Katy nigdy w nie przypuściłaby, że jej życie zmieni się o sto osiemdziesiąt stopni. Wcześniej była zwykłą Katy,  a teraz jest zmienną, członkinią stada i do tego wszystkiego jeszcze jego Luną. Tyle nowoście, że rozbolała ją głową od tego wszystkiego. A na domiar złego Wolf próbował chronić ją w sposób, którego nie akceptowała. Nie cierpiała żyć w niewiedzy, kiedy czuła, że oni coś tam na dole kombinowali. Nicolas przybył tutaj z jej powodu i to ona powinna załatwić tę sprawę. Teraz, kiedy miała te swoje nowe moce i cichy pomruk w swojej głowie, mogła stanąć z nim w oko w oko, albo przynajmniej u boku swojego faceta, który próbowała załatwić wszystko sam. 

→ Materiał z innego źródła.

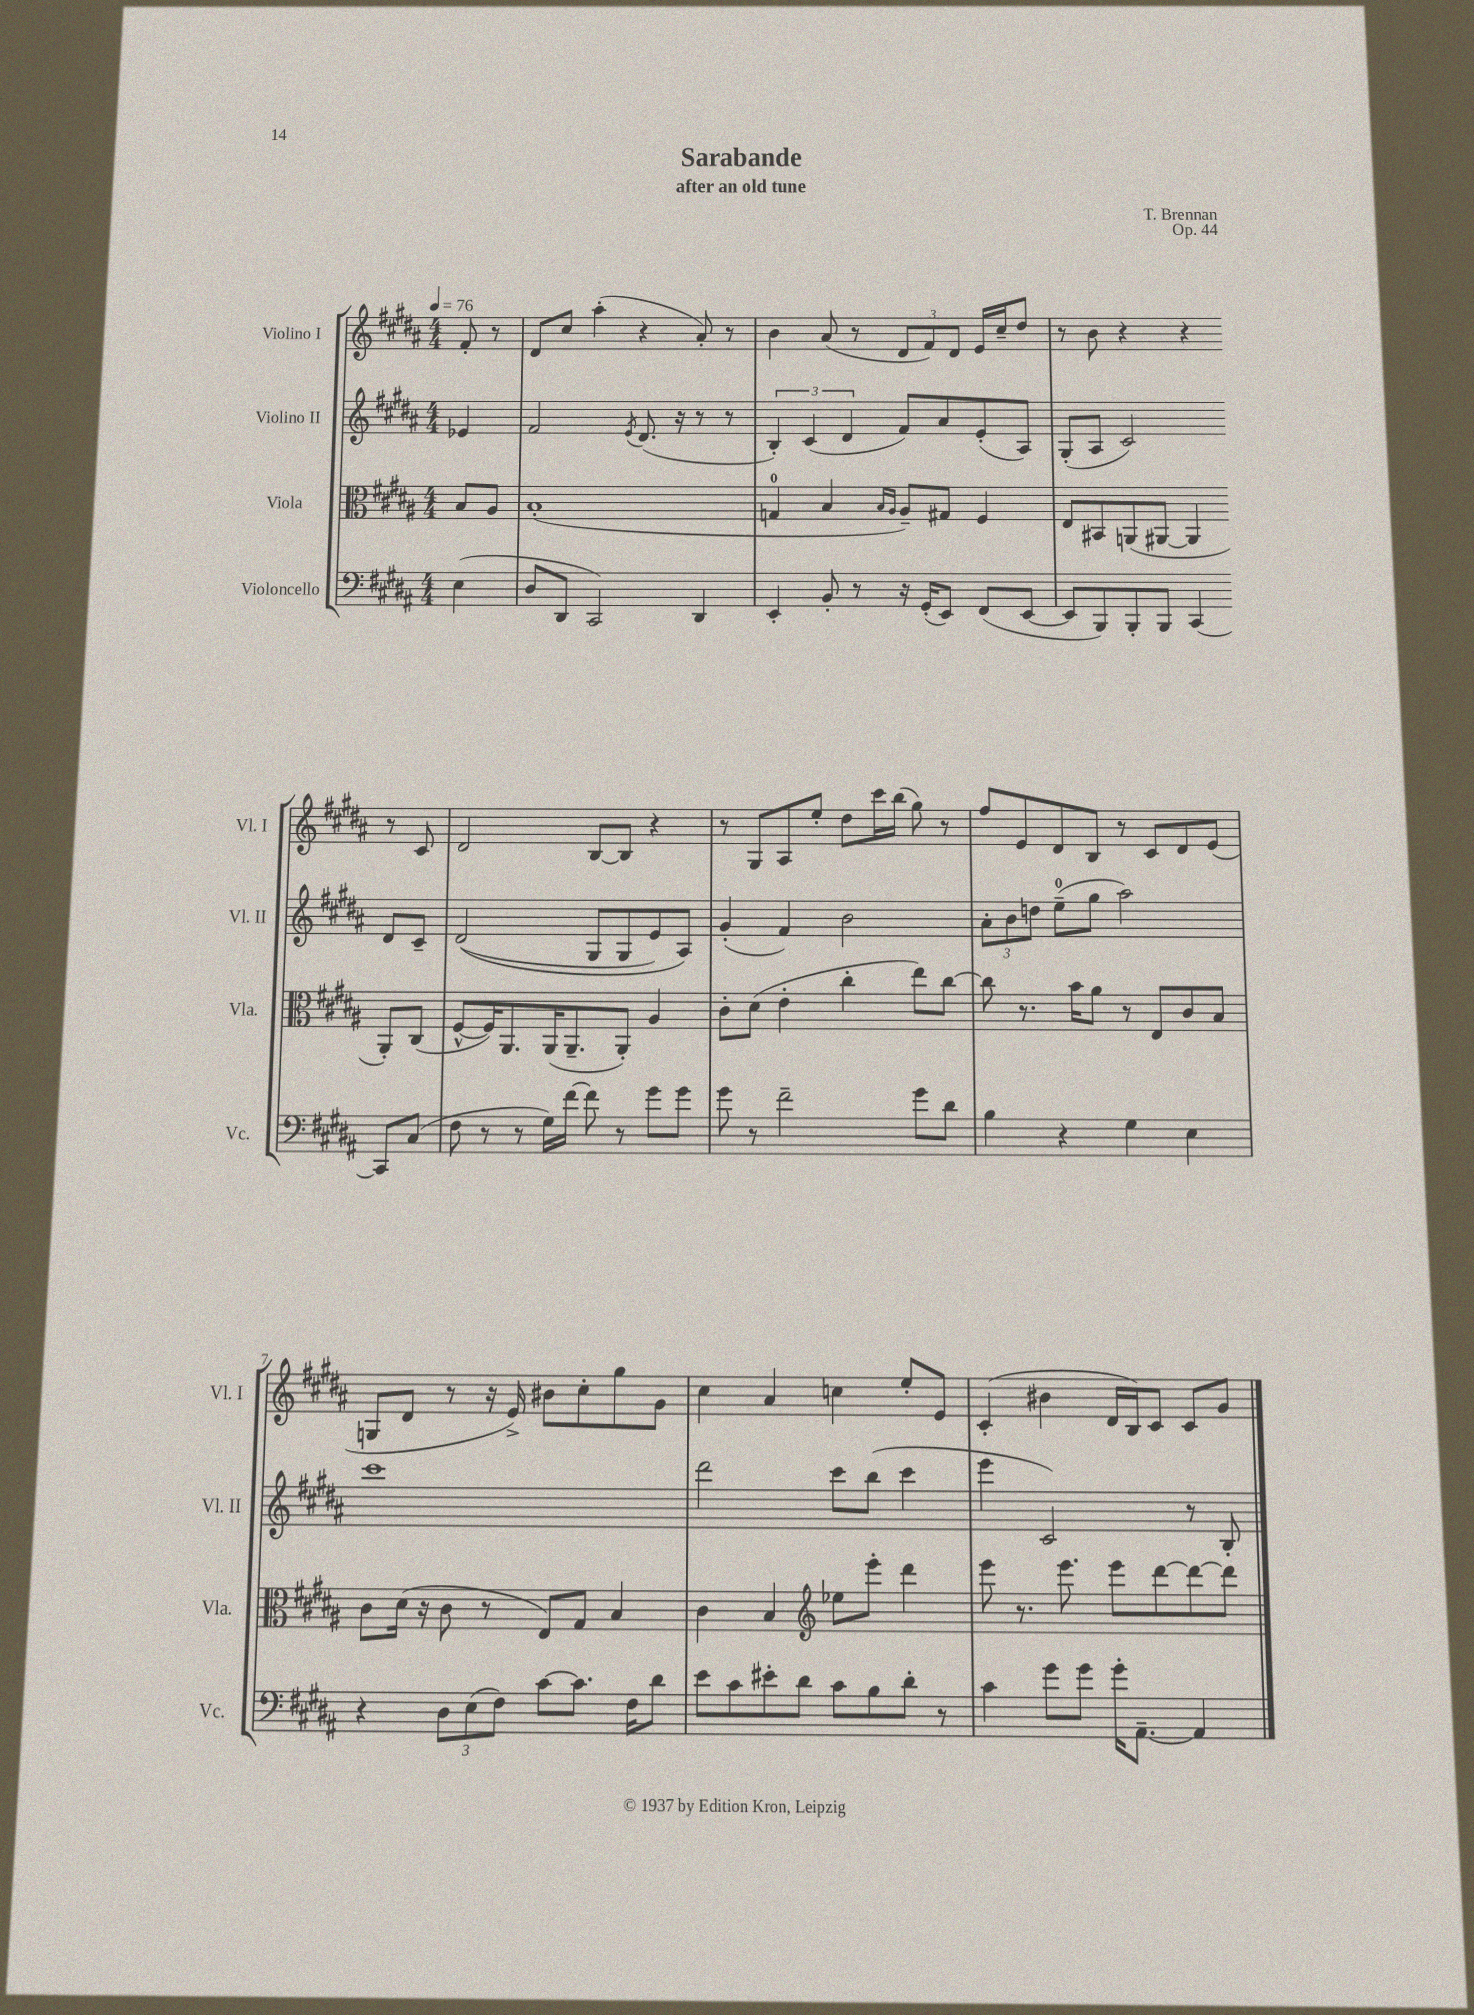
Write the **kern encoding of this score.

Wstała niezgrabnie z dużego łóżka, w którym od dzisiaj miała spędzać każdą noc przy boku Wolfa. Oświadczył jej, że od kiedy są połączenie ich miejsce jest w tym domu. Nie miała zamiaru się sprzeciwiać co do miejsca zamieszkania, bo nie to było ważne, tylko to, że mogli być razem. Miejsce zamieszkania nie liczyło się.

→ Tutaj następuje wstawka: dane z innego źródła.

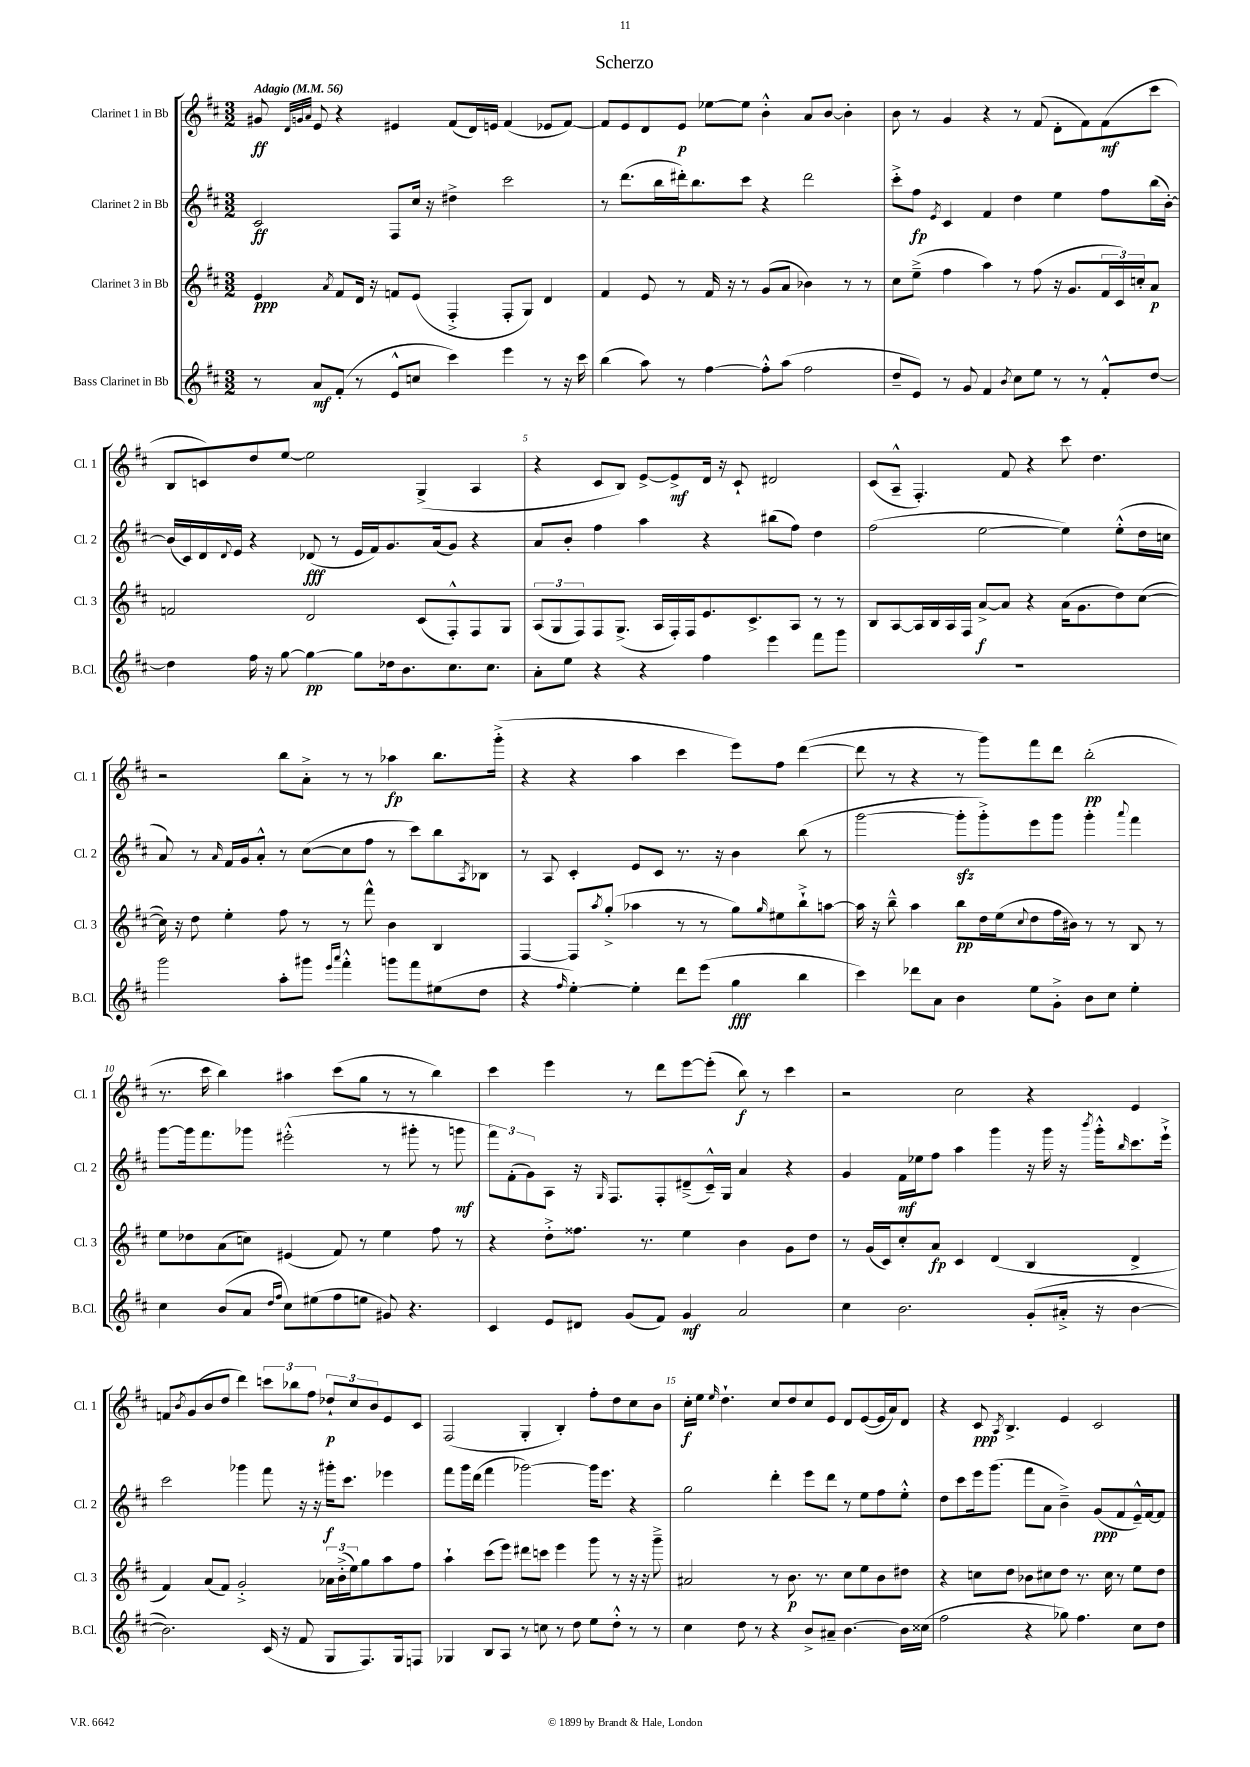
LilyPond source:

\header { title = "Scherzo" }
<<
\new StaffGroup <<
\new Staff = "s0" \with { instrumentName = "Clarinet 1 in Bb" shortInstrumentName = "Cl. 1" } {
    \clef treble \key d \major \numericTimeSignature \time 3/2 \tempo "Adagio" 4 = 56
    gis'8\ff \grace { d'32 g'32 a'32 } e'8 r4 eis'4 fis'8( d'16) e'16 fis'4( ees'8 fis'8~) |
    fis'8 e'8 d'8 e'8\p ees''8~ ees''8 b'4-.-^ a'8 b'8~ b'4-. |
    b'8 r8 g'4 r4 r8 fis'8( d'8-. fis'8) fis'8\mf( cis'''8 |
    b8 c'8) d''8 e''8~ e''2 g4->( a4 |
    r4 cis'8 b8) e'8~-> e'8->\mf d'16 r16 cis'8-! dis'2 |
    cis'8( a8---^ fis4.-.) fis'8 r4 cis'''8 d''4. |
    r2 b''8 a'8-.-> r8 r8 aes''4\fp b''8. g'''16-.->( |
    r4 r4 a''4 cis'''4 e'''8) fis''8 d'''4~( |
    d'''8 r8 r4 r8 g'''8) fis'''8 d'''8 b''2-.\pp( |
    r8. cis'''16 b''4) ais''4 cis'''8( g''8 r8 r8 b''4) |
    cis'''4 e'''4 r8 d'''8 e'''8~ e'''8-.( b''8\f) r8 cis'''4 |
    r2 cis''2 r4 e'4 |
    f'8 \acciaccatura { b'8 } g'8( b'8 d''8 d'''4) \tuplet 3/2 { c'''8 bes''8 fis''8 } \tuplet 3/2 { des''8-!\p cis''8 b'8 } e'8 cis'8 |
    fis2( g4-. b4-.) fis''8-. d''8 cis''8 b'8 |
    cis''16-.\f e''16 \grace { e''16 } d''4.-! cis''8 d''8 cis''8 e'8 d'8 e'8~( e'16 a'16) d'8 |
    r4 cis'8\ppp \acciaccatura { a8 } b4.-> e'4 cis'2 \bar "|." |
}
\new Staff = "s1" \with { instrumentName = "Clarinet 2 in Bb" shortInstrumentName = "Cl. 2" } {
    \clef treble \key d \major \numericTimeSignature \time 3/2
    cis'2\ff fis8 cis''16 r16 dis''4-> cis'''2 |
    r8 d'''8.( b''16 dis'''16-.) b''8. cis'''8 r4 dis'''2 |
    cis'''8-.-> fis''8\fp \acciaccatura { e'8 } cis'4 fis'4 d''4 e''4 fis''8 b''16( b'16~-.) |
    b'16( cis'16) d'16 \appoggiatura { d'8 } e'16 r4 des'8\fff( r8 e'16 fis'16) g'8. a'16( g'8) r4 |
    a'8 b'8-. fis''4 a''4 r4 bis''8( fis''8) d''4 |
    fis''2( e''2~ e''4) e''8-.-^( d''16 c''16 |
    a'8) r8 \grace { a'16 } fis'16 g'16 a'8-.-^ r8 cis''8~( cis''8 fis''8 r8 cis'''8) b''8 \acciaccatura { a8 } bes8 |
    r8 a8 cis'4-. e'8 cis'8 r8. r16 b'4 b''8( r8 |
    g'''2~ g'''8-.\sfz g'''8-.->) e'''8 g'''8 g'''4-. \appoggiatura { a'''8 } fis'''4 |
    g'''8~ g'''16 fis'''8. ges'''8 eis'''2-.-^( r8 gis'''8-. r8 g'''8\mf |
    \tuplet 3/2 { fis'''8) fis'8-.( g'8) } a8 r16 \grace { g16 } fis8. fis8-. dis'8--->( cis'16---^) g16 a'4 r4 |
    g'4 fis'16\mf ees''16 fis''8 a''4 g'''4 r16 g'''16 r16 \acciaccatura { b'''8 } g'''16-.-^ \grace { b''16 } cis'''8. e'''16-!-> |
    cis'''2 ges'''4 fis'''8 r16 r16 gis'''16-.\f cis'''8. ees'''4 |
    fis'''8 g'''16 d'''16( fis'''4 ges'''2~) ges'''16 e'''8. r4 |
    g''2 d'''4-. e'''8 d'''8 r8 e''8 fis''8 e''8-.-^ |
    d''8 cis'''8 e'''16 g'''8.( fis'''8 a'8 b'4--->) g'8\ppp( fis'8 e'16---^) fis'16~ fis'8 \bar "|." |
}
\new Staff = "s2" \with { instrumentName = "Clarinet 3 in Bb" shortInstrumentName = "Cl. 3" } {
    \clef treble \key d \major \numericTimeSignature \time 3/2
    e'4\ppp \acciaccatura { a'8 } fis'8 d'16 r16 f'8 e'8( fis4-.-> fis8-. g8) d'4 |
    fis'4 e'8 r8 fis'16 r16 r8 g'8( a'8 bes'4) r8 r8 |
    cis''8 e''8--->( fis''4 a''4) r8 fis''8( r16 g'8. \tuplet 3/2 { fis'16 cis'16) c''16-. } a'8\p |
    f'2 d'2 cis'8( fis8-.-^) fis8 g8 |
    \tuplet 3/2 { a8( g8 fis8) } fis8 g8.->( a16 fis16-.) fis16 e'8. cis'8.-> a8 r8 r8 |
    b8 a8~ a16 b16 a16 fis16 a'8~->\f a'8 r4 a'16( g'8. d''8) cis''8~( |
    cis''16) r16 d''8 e''4-. fis''8 r8 r8 fis'''8-^ b'4 b4 |
    fis4~ fis8 \acciaccatura { a''8 } g''8-.->( aes''4 r8 r8 g''8) \grace { g''16 } eis''8 b''8-!-> a''8~ |
    a''16 r16 b''8---^ a''4 b''8\pp d''16 e''16( \appoggiatura { cis''8 } d''8 fis''16 bis'16) r8 r8 b8 r8 |
    e''8 des''8 a'8( c''8) eis'4( fis'8) r8 e''4 fis''8 r8 |
    r4 d''8-.-> fisis''8. r8. e''4 b'4 g'8 d''8 |
    r8 g'16( cis'16) cis''8-. a'8\fp cis'4 d'4( b4 d'4-> |
    fis'4) a'8( fis'8) g'2-.-> \tuplet 3/2 { aes'16 b'16-.->( e''16) } g''8 a''8 fis''8 |
    a''4-! cis'''8( e'''8) dis'''8 c'''8 e'''4 g'''8 r8 r16 r16 g'''8---> |
    ais'2 r8 b'8.\p r8. cis''8 e''8 b'8 dis''8 |
    r4 c''8 d''8 bes'8 cis''8 d''8 r8. cis''16 r8 e''8 d''8 \bar "|." |
}
\new Staff = "s3" \with { instrumentName = "Bass Clarinet in Bb" shortInstrumentName = "B.Cl." } {
    \clef treble \key d \major \numericTimeSignature \time 3/2
    r8 a'8\mf fis'8-.( r8 e'8-^ c''8 cis'''4) e'''4 r8 r16 cis'''16 |
    b''4( a''8) r8 fis''4~ fis''8-.-^ a''8( fis''2 |
    d''8-- e'8) r8 g'8 fis'4 \acciaccatura { b'8 } cis''8 e''8 r8 r8 fis'8-.-^ d''8~ |
    d''4 fis''16 r16 g''8~ g''4~\pp g''8 des''16 b'8. cis''8. cis''8. |
    a'8-. e''8 r4 r4 fis''4 e'''4 fis'''8 g'''8 |
    R1. |
    g'''2 a''8-. gis'''8 \grace { e'''16 a'''16 } fis'''4-.-^ g'''8 fis'''8 eis''8( d''8 |
    r4 \grace { fis''16 } e''4~-.) e''4-. d'''8 e'''8( g''4\fff b''4 |
    cis'''4) des'''8 a'8 b'4 e''8 g'8-.-> b'8 cis''8 e''4-. |
    cis''4 b'8( a'8 \grace { d''16 fis''16 } cis''8) eis''8( fis''8 e''8 gis'8) r4. |
    cis'4 e'8 dis'8 g'8( fis'8) g'4\mf a'2 |
    cis''4 b'2. g'8-.( ais'16-.-> r16 b'4~ |
    b'2.) cis'16( r16 fis'8 g8 fis8.) g16 f8 |
    ges4 b8 a8 r8 c''8 r8 d''8 e''8 d''8-.-^ r8 r8 |
    cis''4 d''8 r8 r4 b'8-> ais'8-- b'4.~ b'16 cisis''16( |
    fis''2 r4 ges''8) fis''4. cis''8 d''8 \bar "|." |
}
>>
>>
\layout { \context { \Score \override BarNumber.break-visibility = ##(#f #t #t) barNumberVisibility = #(every-nth-bar-number-visible 5) } }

Ruszyła do drzwi wyjściowych, za którymi czekała ją niespodzianka w postaci dwóch mężczyzn. Przewróciła na nich tylko oczami i ruszyła długim korytarzem, a następnie schodami na dół czując ich oddech na swoich plecach. Jeszcze nie postawiła nogi na ostatnim schodku, a już dało się słyszeć nie kogo innego jak Wola i jej brata. Wiedziała, że Mike przyjechał po coś. A tym cosiem był Nicolas. Wkroczyła do dużego pokój, w którym wcześniej została przedstawiona stadu, gdzie głównie byli sami mężczyźni. Pierwszy dostrzegł ją jej brat.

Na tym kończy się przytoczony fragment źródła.